Accepter que le cadre soit mouvant, c'est développer une pédagogie de la présence, de l'émergence, de l'ajustement. C'est passer d'un savoir à transmettre à un savoir à co-construire.
Une posture inspirée des approches critiques et transformatrices
Cette posture rejoint les courants de pédagogie critique (Paulo Freire, bell hooks), de pleine présence (Parker Palmer), d'écoute résonante (Hartmut Rosa), mais aussi d'accompagnement écosystémique et narratif. L'enseignant y devient éveilleur, passeur, facilitateur, gardien du sens.
Il ne détient pas la vérité, mais aide à la faire surgir. Il n'impose pas une méthode, mais ouvre un champ de possibilités. Il ne neutralise pas les tensions : il les accueille comme matériaux de travail, porteurs de sens.
Le risque comme matériau pédagogique
Dans ma propre pratique, ce sont les moments de fragilité assumée qui ont produit les apprentissages les plus vifs. Quand un.e étudiant.e ose dire sa colère. Quand un silence révèle une présence. Quand un plan de cours s'efface pour laisser place à l'écoute profonde.
Ces instants ne sont pas des écarts à corriger, mais des seuils à habiter. Ils demandent une qualité de présence, une conscience de soi et des autres, une capacité d'être touché sans être déstabilisé. À cet endroit, l'enseignement rejoint l'accompagnement : il devient soin du lien et soin du sens.
Quand le cadre se transforme en clairière
Je me souviens d'un cours où, à la suite d'un partage vulnérable, le groupe entier a basculé vers une qualité de dialogue imprévue. Nous n'étions plus dans le plan, mais dans le vivant. Le cadre s'était transformé en clairière. Nous étions ensemble en train d'apprendre, en état de vérité partagée.

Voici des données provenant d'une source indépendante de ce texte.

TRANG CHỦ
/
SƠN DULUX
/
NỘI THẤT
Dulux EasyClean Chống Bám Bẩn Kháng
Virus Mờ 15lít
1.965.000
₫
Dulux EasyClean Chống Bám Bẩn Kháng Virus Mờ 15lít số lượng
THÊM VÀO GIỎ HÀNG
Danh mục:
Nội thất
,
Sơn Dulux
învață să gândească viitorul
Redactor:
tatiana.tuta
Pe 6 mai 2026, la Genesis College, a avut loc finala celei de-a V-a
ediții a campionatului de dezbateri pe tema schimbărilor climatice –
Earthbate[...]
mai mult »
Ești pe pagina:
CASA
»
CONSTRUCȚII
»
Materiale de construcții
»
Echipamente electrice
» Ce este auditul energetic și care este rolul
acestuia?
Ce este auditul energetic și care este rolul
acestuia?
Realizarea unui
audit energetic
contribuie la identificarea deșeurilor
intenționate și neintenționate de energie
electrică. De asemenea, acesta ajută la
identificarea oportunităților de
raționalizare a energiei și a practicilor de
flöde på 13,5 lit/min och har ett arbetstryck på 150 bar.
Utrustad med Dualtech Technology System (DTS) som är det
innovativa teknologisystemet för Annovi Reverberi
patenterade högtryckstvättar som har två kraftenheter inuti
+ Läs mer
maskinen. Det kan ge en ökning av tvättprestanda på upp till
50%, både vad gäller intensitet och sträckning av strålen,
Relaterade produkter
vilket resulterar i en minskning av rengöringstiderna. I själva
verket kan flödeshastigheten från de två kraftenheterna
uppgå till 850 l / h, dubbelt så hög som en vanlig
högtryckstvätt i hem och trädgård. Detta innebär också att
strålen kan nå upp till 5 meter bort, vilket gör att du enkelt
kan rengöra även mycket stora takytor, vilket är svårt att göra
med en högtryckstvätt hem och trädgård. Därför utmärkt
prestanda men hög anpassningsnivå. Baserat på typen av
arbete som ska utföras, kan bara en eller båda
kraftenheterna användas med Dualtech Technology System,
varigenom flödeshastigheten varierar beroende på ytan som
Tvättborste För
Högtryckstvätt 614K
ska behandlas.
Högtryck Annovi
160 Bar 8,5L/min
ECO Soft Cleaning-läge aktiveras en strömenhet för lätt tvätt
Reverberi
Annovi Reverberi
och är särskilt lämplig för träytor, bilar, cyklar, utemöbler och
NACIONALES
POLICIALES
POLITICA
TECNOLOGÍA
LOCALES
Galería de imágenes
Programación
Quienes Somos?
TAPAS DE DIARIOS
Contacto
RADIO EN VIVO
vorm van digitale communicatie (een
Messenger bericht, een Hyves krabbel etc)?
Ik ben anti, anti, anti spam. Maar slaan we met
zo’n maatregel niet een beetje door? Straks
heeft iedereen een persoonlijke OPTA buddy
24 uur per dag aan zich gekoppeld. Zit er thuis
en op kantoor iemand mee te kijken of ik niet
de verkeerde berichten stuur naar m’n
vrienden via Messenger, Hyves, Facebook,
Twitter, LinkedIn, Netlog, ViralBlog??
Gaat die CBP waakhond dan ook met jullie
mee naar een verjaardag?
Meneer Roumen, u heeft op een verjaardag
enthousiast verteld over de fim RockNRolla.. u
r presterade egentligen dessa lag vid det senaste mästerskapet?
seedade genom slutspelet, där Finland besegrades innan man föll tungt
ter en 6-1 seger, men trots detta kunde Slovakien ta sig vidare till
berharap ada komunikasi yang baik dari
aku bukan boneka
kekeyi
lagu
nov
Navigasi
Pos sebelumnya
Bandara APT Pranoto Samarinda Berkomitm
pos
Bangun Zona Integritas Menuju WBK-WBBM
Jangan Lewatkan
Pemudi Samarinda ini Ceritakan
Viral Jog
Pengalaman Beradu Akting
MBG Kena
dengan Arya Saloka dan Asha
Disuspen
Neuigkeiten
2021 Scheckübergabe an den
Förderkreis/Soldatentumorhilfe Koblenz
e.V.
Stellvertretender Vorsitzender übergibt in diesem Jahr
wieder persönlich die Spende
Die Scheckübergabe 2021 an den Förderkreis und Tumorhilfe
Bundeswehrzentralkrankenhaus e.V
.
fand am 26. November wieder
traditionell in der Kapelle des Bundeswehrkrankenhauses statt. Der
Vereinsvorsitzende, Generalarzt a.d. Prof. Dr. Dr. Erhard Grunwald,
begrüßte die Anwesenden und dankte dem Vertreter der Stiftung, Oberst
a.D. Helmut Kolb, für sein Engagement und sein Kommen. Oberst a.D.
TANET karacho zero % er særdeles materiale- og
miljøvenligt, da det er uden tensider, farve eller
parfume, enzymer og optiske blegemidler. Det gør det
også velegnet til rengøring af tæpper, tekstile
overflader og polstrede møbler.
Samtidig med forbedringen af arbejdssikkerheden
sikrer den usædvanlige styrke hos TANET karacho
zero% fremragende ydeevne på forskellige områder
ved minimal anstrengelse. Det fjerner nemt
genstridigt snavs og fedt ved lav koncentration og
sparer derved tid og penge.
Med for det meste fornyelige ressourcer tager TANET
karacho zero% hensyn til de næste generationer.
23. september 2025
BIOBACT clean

Une pédagogie de la résonance et du vivant
Pour enseigner dans un monde en mouvement, il ne s'agit pas d'être moins compétent ou moins préparé, mais d'être plus réceptif, plus à l'écoute, plus humain. Face à l'inédit, il ne s'agit pas d'avoir raison, mais d'être juste. L'éducation devient alors un art de la présence, de la résonance, et du témoignage.